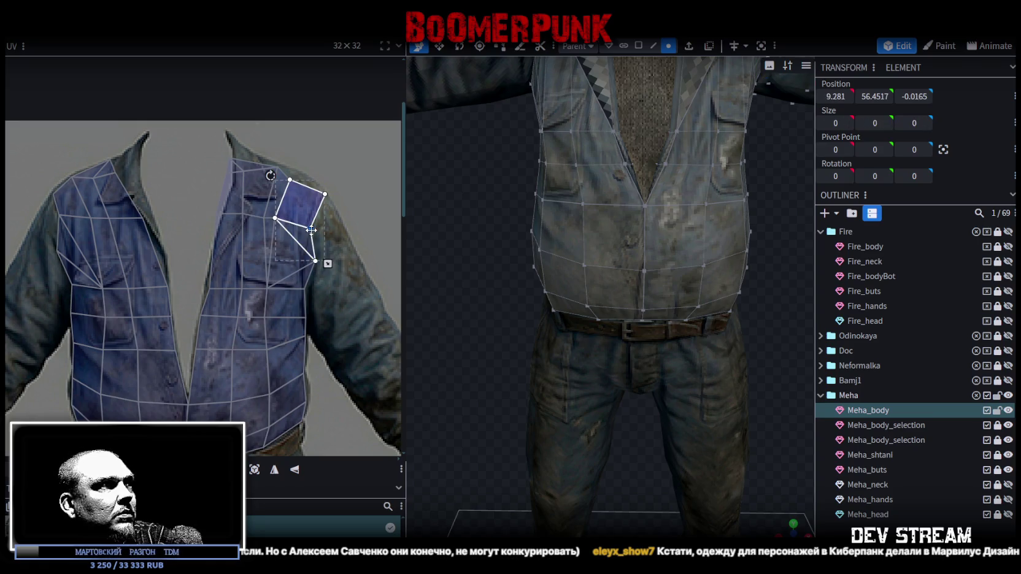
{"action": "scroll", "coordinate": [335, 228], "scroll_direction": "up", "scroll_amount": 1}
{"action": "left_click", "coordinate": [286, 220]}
════════════════════
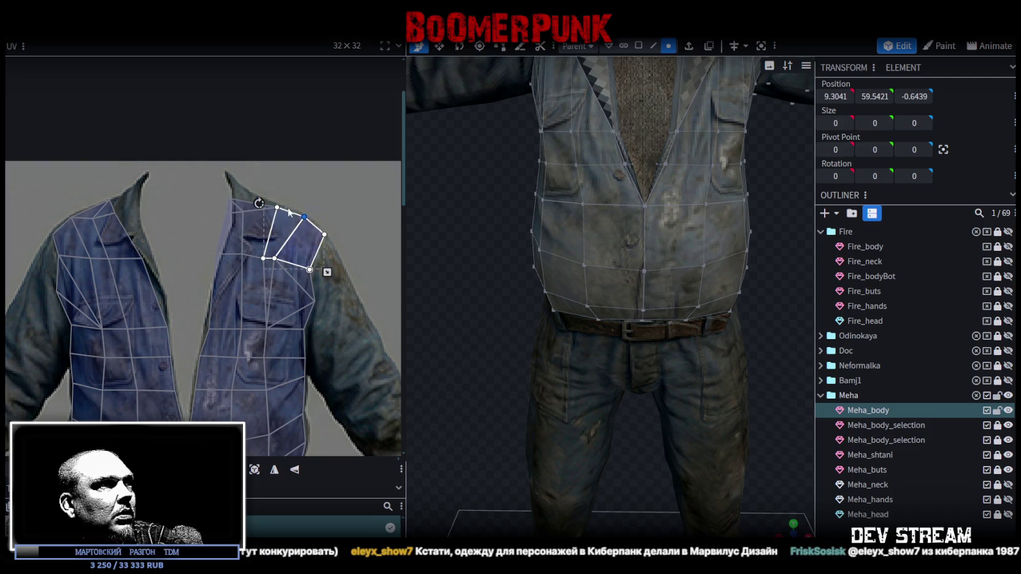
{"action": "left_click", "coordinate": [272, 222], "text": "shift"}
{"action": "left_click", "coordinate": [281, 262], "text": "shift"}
════════════════════
> **What this task involves**
Provide the number of lines in the records above containing the string "text", and write nothing more.

> **Output of the exercise**
2